If a reaction as at equilibrium (K=1), there is no free energy remaining, hence dG=0. This is definitional.

Actual no, Keq=1 does not mean that a reaction is at equilibrium. Without knowing anything about the reaction, one can't assume that. Equilibrium happens when the forward reaction equals the reverse reaction, and this can happen whether Keq is very big or very small (or equal to 1).
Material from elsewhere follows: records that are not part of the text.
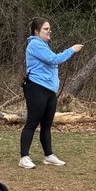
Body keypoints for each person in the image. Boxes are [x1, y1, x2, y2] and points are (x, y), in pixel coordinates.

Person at [20, 17, 83, 169]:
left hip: (49, 91)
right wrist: (72, 50)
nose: (49, 31)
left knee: (46, 125)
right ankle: (24, 157)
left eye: (49, 29)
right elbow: (54, 59)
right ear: (37, 31)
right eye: (46, 29)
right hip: (36, 89)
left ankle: (48, 155)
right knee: (32, 123)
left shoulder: (44, 45)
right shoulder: (35, 44)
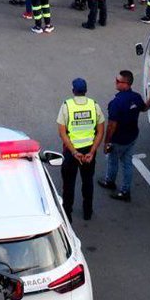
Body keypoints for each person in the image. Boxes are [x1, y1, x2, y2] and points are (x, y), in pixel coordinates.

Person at [100, 69, 150, 202]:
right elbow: (144, 108)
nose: (115, 82)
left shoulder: (116, 102)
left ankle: (110, 181)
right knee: (127, 163)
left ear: (125, 84)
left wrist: (106, 142)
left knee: (113, 160)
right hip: (131, 137)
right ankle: (125, 190)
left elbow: (112, 125)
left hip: (118, 139)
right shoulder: (136, 97)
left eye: (118, 81)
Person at [56, 78, 104, 221]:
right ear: (86, 91)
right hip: (89, 151)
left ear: (73, 91)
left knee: (69, 184)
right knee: (88, 181)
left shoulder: (67, 106)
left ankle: (67, 215)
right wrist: (92, 152)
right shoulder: (94, 105)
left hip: (72, 153)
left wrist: (74, 152)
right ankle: (87, 212)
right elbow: (100, 131)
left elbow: (62, 132)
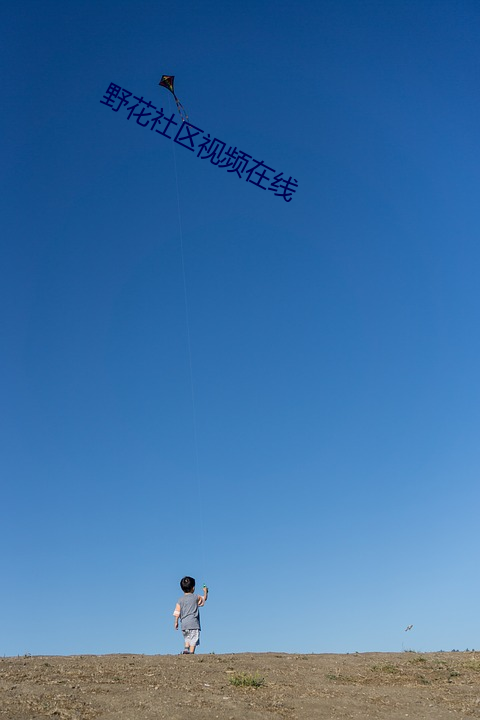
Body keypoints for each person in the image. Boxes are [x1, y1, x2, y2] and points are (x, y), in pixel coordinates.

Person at [173, 576, 208, 654]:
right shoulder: (196, 597)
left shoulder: (180, 600)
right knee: (193, 639)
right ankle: (191, 653)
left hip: (184, 624)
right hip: (193, 623)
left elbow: (177, 611)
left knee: (187, 637)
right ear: (193, 588)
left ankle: (186, 649)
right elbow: (204, 599)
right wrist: (205, 591)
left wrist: (176, 622)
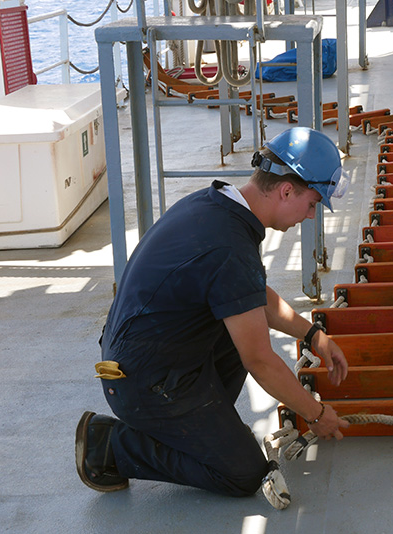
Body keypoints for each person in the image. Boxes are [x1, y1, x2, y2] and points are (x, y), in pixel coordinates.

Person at [76, 127, 351, 497]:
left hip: (152, 357)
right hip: (143, 382)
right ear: (287, 190)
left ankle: (199, 428)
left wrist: (313, 335)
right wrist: (316, 415)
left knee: (240, 321)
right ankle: (110, 444)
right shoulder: (230, 245)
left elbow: (250, 294)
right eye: (313, 203)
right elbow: (260, 361)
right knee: (243, 473)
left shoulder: (218, 206)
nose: (311, 216)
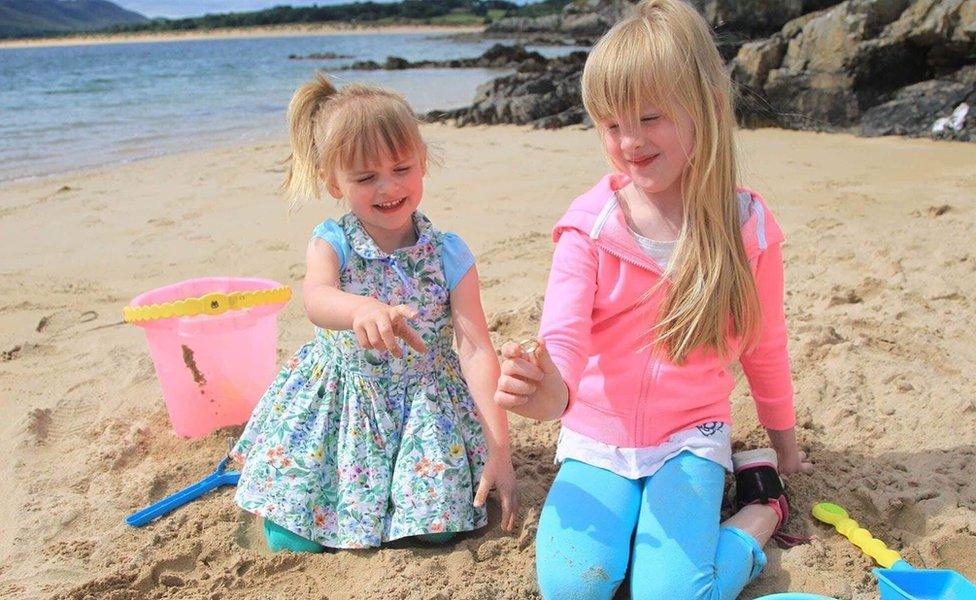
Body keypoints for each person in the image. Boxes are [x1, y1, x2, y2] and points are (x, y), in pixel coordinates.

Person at [493, 1, 812, 597]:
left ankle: (761, 510)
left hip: (690, 439)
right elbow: (562, 338)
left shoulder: (747, 226)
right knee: (574, 588)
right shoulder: (589, 227)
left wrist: (786, 447)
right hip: (596, 438)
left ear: (708, 108)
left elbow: (766, 345)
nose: (630, 141)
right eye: (612, 125)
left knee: (669, 593)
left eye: (649, 118)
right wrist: (548, 390)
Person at [232, 74, 518, 552]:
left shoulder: (448, 254)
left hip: (423, 404)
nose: (388, 187)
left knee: (436, 528)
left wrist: (500, 450)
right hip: (344, 401)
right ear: (333, 181)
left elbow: (475, 349)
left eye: (402, 168)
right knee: (292, 537)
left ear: (423, 162)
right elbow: (316, 298)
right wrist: (360, 308)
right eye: (366, 178)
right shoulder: (333, 241)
When Q=K you are at equilibrium though

 

[NYR56]

You're right. I should have said that at standard conditions, if you are at equilibrium, K=1 and thus dG naught = 0. dG=0 for any equilibrium. I think this question isn't giving you enough information, at least I'm missing something.

 

[Renaissance Man]

You're right. I should have said that at standard conditions, if you are at equilibrium, K=1 and thus dG naught = 0. dG=0 for any equilibrium. I think this question isn't giving you enough information, at least I'm missing something.

Yeah, I think we are missing the part about standard conditions, sorry if my last post came off wrongly, wasn't trying to sound the way it came out.

 

[BerkReviewTeach]

You're right. I should have said that at standard conditions, if you are at equilibrium, K=1 and thus dG naught = 0. dG=0 for any equilibrium. I think this question isn't giving you enough information, at least I'm missing something.

You're right. You need at least one other piece of information such as Q or deltaGo. I wonder if it said something in the passage about the reaction considitions?

Great catch UIUCstudent. I believe this question is a typo, because that question for all intents and purposes is a free-standing question that happens to be asked as part of the passage set. I believe they meant to ask if Keq = Qrx, not if it equals 1. My bad for just blindly following the key and trying to simply reword it without thinking it through.

 

[NYR56]

Thumbs up for looking into it and letting us know!